Special projects include Julius Hemphill : Composer, a digital humanities project developed in 2019–2020 for the Division of Libraries, New York University.
Selected publications
“‘We Began from Silence’: Toward a Genealogy of Free Improvisation in Mexico City: Atrás del Cosmos at Teatro El Galeón, 1975–1977.” In Experimentalisms in Practice: Music Perspectives from Latin America, ed. Eduardo Herrera, Alejandro Madrid, and Ana Alonso Minutti, 189–226. Oxford University Press, 2018.
New York Noise: Radical Jewish Music and the Downtown Scene. Indiana University Press, 2015.

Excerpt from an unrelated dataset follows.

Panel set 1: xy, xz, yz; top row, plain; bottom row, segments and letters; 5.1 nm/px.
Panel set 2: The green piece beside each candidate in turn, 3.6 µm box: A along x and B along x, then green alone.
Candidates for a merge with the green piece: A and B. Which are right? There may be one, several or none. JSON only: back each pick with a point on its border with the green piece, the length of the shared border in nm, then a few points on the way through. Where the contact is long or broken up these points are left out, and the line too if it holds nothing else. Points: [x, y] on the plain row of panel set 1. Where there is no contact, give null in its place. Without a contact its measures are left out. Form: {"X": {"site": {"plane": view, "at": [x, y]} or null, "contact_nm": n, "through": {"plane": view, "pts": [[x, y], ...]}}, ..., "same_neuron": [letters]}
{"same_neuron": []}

“Subsidy/Advocacy/Theory: Experimental Music in the Academy, New York City and Beyond.” In People Get Ready: The Future of Jazz is Now, ed. Ajay Heble and Rob Wallace, 153–65. Duke University Press, 2013.
Web: "Hawaiian Steel Guitar as Resistance Music: Tracing a Hidden History." Guest post, New York Public Library for the Performing Arts. August 12, 2020.